• TEXT SHOWN:
/**
 * Provides a utility class that preserves the minimal memory requirements of a string and combines
 * it with the ability to access characters by grapheme, e.g. a visible character.
 */
module gstring;

import std.traits : isSomeChar, isSomeString;
import std.uni : Grapheme, byGrapheme;
import std.range : isInputRange, ElementType;

public import std.string : CaseSensitive;

@safe:

/// An alias for GString using `char` (UTF-8).
alias CGString = GString!char;

/// An alias for GString using `wchar` (UTF-16).
alias WGString = GString!wchar;

/// An alias for GString using `dchar` (UTF-32).
alias DGString = GString!dchar;

/**
 * A `GString`, or grapheme-string, is a unicode-aware string supporting simple array-index
 * operations that operate on graphemes (displayable characters).
 *
 * For example, consider the string "R̆um". At what array index is the character 'u'? Because this is
 * a UTF-8 encoded string, it is actually at index 3, not 1. "R̆" is composed of 2 unicode
 * code-points, "R" and " ̆ " (combining breve). The "R" code-point is encoded in a single byte, but
 * the combining breve requires two bytes. These two code-points are combined into a single visible
 * character (grapheme), "R̆".
 *
 * This type permits simple array-index operations based on graphemes, that is, the visible position
 * of characters. It uses a string as its undrelying storage without an additional memory footprint.
 * However, array-like operations tend to have `O(n)` complexity, because the type must compute the
 * offset of each grapheme. Thus, `GString` is best used with smaller strings, especially those that
 * need to perform operations by character position, such as in user interfaces.
 *
 * If memory is not an issue, and array-like operations by Grapheme are needed for very large
 * strings, it is better to use `dchar[]` or `Grapheme[]`.
 *
 * Params:
 * CharT = Controls the type of encoding to use. `char` => UTF-8, `wchar` => UTF-16, and
 *         `dchar` => UTF-32.
 */
struct GString(CharT)
if (isSomeChar!CharT) {
  alias StringT = immutable(CharT)[];

  /// The underlying stored string using UTF encoding according to CharT.
  StringT rawString;

  this(StringT str) {
    this.rawString = str;
  }

  this(R)(R str)
  if (isSomeString!R) {
    this(toStringT(str));
  }

  /**
   * A GString can be used with libraries that operate on normal strings, however, they are treated
   * like normal strings, and these libraries should be used with caution.
   */
  alias rawString this;

  ///
  unittest {
    import std.string : capitalize;
    auto t1 = typeof(this)("test");
    assert(capitalize(t1) == "Test");
  }

  private static StringT toStringT(R)(R str)

• RECORD SET:
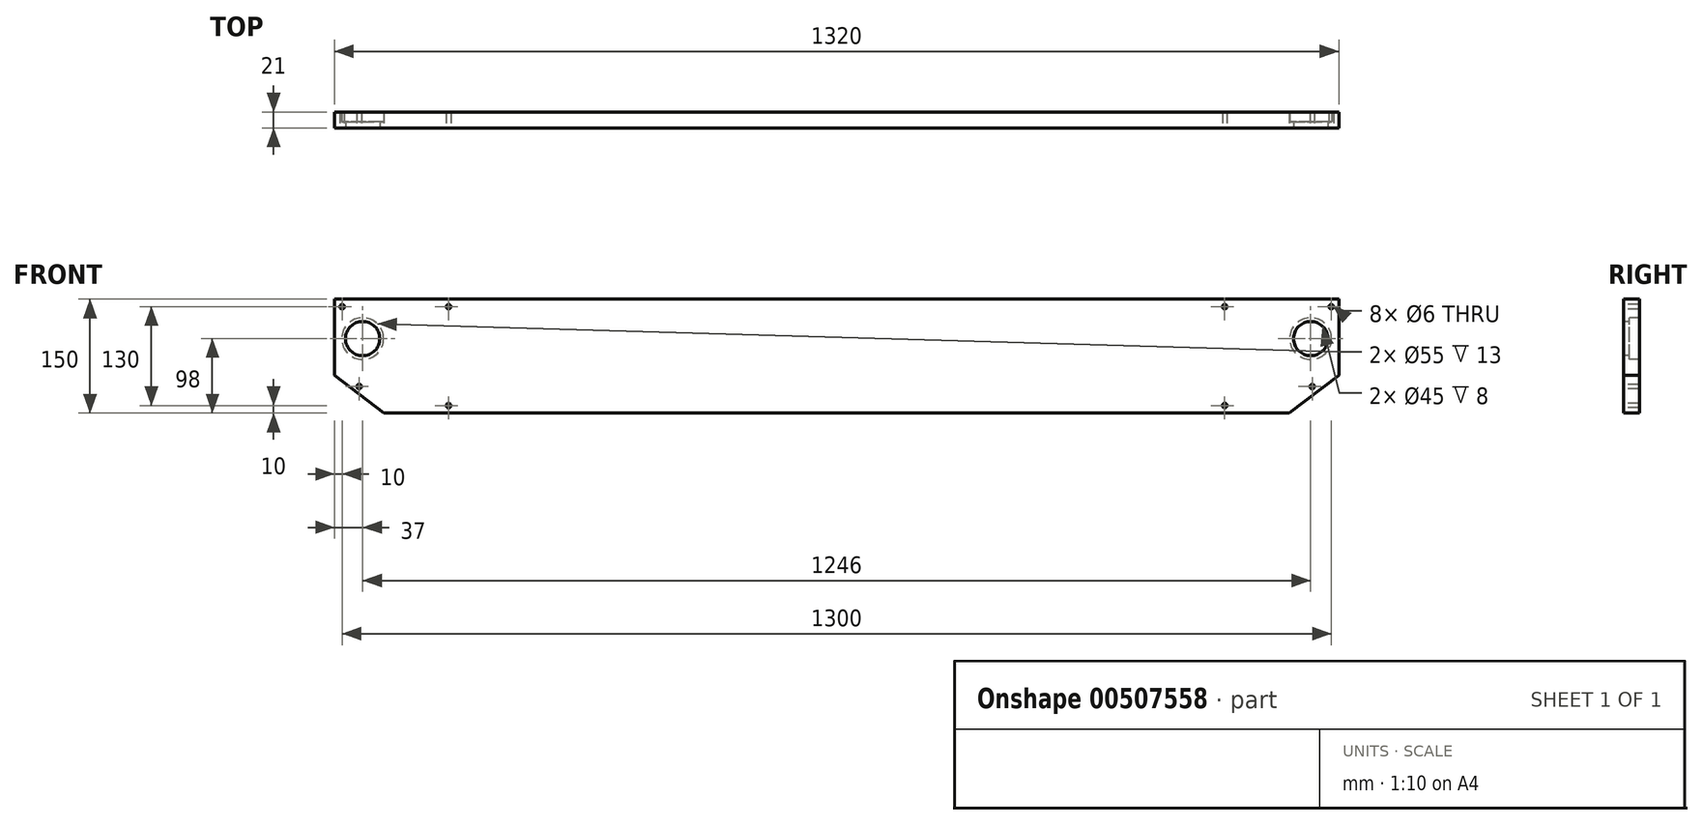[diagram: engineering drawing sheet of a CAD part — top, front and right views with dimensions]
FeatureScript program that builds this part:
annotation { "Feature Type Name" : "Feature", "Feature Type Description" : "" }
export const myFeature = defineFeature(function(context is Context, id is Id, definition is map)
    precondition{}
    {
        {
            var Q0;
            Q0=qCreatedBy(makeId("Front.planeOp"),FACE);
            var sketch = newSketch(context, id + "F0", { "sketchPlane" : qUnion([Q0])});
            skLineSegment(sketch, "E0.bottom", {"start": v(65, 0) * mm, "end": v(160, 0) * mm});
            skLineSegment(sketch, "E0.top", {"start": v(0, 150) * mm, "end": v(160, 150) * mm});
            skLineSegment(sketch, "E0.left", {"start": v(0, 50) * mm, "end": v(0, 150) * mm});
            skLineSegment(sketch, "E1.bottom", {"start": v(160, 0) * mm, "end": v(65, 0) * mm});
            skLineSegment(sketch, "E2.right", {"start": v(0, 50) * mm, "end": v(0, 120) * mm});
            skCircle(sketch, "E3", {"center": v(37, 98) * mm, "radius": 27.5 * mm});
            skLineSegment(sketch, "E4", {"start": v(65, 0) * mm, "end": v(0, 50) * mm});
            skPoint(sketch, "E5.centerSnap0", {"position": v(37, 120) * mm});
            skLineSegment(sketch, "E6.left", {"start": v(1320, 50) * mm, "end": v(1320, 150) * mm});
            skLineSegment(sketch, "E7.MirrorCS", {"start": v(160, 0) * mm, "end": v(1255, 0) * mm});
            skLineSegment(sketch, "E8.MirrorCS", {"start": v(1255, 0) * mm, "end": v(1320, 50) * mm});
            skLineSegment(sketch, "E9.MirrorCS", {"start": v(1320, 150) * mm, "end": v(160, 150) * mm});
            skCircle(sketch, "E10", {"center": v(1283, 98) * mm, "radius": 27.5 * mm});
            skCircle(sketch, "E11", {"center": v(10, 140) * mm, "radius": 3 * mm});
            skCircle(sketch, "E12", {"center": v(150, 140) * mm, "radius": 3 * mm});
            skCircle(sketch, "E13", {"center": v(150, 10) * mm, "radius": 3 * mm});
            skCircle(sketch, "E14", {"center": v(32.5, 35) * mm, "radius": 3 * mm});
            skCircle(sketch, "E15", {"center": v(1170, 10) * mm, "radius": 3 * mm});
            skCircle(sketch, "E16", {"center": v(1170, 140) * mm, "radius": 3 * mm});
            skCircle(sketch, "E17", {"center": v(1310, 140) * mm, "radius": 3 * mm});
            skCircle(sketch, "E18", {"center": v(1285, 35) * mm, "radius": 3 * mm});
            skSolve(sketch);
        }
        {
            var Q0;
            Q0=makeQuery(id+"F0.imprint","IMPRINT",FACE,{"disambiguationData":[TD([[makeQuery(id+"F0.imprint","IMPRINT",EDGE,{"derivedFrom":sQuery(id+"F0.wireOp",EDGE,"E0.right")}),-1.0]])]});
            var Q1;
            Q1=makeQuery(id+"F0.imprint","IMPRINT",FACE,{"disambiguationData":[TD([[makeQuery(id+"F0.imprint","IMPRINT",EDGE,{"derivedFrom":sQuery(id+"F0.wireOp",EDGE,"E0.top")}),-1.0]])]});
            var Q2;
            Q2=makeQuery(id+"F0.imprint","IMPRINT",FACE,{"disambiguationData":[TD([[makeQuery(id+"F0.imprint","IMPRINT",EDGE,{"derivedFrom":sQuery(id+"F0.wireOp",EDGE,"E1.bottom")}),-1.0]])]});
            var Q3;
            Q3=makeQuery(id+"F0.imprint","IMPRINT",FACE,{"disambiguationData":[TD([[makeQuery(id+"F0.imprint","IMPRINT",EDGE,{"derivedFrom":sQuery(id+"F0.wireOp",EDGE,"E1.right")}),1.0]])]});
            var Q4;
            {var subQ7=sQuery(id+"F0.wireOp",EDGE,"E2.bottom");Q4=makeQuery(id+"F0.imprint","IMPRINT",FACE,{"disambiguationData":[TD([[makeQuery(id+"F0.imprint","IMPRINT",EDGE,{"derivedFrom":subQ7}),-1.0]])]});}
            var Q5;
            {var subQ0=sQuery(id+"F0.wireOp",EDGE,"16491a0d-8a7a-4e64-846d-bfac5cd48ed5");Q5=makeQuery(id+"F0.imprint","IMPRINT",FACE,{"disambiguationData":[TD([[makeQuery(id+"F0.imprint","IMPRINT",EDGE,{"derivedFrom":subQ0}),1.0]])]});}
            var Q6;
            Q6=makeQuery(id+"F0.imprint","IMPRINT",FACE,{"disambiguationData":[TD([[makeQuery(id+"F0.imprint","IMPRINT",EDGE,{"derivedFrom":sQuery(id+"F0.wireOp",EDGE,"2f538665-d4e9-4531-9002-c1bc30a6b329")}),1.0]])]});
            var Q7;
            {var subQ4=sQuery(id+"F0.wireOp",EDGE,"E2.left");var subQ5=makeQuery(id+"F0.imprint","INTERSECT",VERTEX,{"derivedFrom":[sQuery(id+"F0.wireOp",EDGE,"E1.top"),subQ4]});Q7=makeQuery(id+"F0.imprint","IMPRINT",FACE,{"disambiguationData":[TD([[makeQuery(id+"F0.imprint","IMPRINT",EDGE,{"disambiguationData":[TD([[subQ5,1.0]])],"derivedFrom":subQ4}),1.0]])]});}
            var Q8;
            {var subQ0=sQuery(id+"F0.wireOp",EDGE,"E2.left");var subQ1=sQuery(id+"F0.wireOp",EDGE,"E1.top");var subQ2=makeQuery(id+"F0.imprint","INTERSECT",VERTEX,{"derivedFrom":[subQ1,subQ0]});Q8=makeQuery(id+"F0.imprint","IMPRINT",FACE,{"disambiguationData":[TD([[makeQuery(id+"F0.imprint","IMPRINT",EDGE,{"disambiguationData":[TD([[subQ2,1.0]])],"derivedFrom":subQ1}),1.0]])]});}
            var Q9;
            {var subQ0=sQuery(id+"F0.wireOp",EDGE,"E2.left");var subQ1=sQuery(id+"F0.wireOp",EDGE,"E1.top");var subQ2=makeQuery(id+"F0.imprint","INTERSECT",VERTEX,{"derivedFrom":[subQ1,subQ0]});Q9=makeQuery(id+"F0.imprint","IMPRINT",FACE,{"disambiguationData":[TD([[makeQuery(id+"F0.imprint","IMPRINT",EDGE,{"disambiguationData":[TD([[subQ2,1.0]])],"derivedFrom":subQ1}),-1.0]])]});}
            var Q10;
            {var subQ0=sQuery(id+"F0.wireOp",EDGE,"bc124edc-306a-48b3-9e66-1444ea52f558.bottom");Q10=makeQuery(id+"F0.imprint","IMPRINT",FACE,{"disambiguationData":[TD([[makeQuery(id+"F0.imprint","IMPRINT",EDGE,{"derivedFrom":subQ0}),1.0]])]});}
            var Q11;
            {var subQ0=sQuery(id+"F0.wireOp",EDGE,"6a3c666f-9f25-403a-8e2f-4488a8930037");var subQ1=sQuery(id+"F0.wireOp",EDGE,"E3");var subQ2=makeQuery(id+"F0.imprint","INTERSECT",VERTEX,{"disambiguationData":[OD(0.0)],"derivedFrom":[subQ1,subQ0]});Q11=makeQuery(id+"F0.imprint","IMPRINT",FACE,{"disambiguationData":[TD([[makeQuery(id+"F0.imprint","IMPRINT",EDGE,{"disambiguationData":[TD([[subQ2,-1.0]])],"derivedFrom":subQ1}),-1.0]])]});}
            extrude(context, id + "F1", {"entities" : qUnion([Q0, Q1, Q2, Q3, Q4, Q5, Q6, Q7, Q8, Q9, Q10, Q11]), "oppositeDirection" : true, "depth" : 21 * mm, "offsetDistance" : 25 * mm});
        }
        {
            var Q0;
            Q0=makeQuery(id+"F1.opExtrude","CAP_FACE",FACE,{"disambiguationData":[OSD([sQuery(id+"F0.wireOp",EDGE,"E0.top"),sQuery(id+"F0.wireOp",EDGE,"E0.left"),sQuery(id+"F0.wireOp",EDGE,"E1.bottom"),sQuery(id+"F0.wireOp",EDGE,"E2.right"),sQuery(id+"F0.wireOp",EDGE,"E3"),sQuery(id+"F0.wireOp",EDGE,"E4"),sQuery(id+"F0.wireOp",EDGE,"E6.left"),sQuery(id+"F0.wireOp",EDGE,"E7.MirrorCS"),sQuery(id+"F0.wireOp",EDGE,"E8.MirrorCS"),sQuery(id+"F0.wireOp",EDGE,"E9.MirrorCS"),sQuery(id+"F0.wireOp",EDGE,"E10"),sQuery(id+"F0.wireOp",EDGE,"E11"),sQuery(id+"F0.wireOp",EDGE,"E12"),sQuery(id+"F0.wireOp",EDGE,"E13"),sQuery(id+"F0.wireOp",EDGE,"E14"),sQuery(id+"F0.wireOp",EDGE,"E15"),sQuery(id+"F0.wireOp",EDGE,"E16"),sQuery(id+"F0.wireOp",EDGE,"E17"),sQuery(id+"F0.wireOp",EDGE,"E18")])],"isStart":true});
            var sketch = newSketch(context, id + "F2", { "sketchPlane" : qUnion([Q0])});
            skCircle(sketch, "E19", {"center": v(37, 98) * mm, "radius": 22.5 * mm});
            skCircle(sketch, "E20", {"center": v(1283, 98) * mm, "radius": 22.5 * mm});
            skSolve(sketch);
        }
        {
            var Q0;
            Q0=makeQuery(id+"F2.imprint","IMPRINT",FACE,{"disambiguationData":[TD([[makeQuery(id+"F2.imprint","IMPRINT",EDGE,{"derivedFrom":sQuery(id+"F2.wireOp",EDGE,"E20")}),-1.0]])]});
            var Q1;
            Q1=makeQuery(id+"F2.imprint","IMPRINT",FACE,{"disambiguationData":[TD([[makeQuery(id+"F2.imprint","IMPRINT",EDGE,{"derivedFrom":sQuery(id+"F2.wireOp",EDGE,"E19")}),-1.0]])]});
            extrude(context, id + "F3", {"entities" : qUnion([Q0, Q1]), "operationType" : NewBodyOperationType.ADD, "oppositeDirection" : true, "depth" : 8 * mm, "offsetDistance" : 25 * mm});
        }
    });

• AIM A:
Could you transcribe the GString source code from "this(R)(R str)" up to and including "used with caution."?
• AIM B:
Can you write the next part of the GString source code, picking up right after its last line?
Nothing in the records is needed here.

• TASK ANSWER A:
this(R)(R str)
  if (isSomeString!R) {
    this(toStringT(str));
  }

  /**
   * A GString can be used with libraries that operate on normal strings, however, they are treated
   * like normal strings, and these libraries should be used with caution.

• TASK ANSWER B:
  if (isSomeString!R) {
    static if (is(CharT == char)) {
      import std.utf : toUTF8;
      return str.toUTF8();
    } else static if (is(CharT == wchar)) {
      import std.utf : toUTF16;
      return str.toUTF16();
    } else static if (is(CharT == dchar)) {
      import std.utf : toUTF32;
      return str.toUTF32();
    }
  }

  private static StringT toStringT(C)(C ch)
  if (isSomeChar!C) {
    static if (is(CharT == char)) {
      import std.conv : text;
      return toStringT(text(ch));
    } else static if (is(CharT == wchar)) {
      import std.conv : wtext;
      return toStringT(wtext(ch));
    } else static if (is(CharT == dchar)) {
      import std.conv : dtext;
      return toStringT(dtext(ch));
    }
  }

  string toString() const {
    import std.utf : toUTF8;
    return toUTF8(rawString);
  }

  wstring toWString() const {
    import std.utf : toUTF16;
    return toUTF16(rawString);
  }

  dstring toDString() const {
    import std.utf : toUTF32;
    return toUTF32(rawString);
  }

  /**
   * Returns the i'th displayable character (Grapheme) within the `GString`.
   *
   * Complexity: `O(i)`. Each Grapheme is composed of a variable number of code-points, and
   * code-poinst are composed of a variable number of characters (code-units).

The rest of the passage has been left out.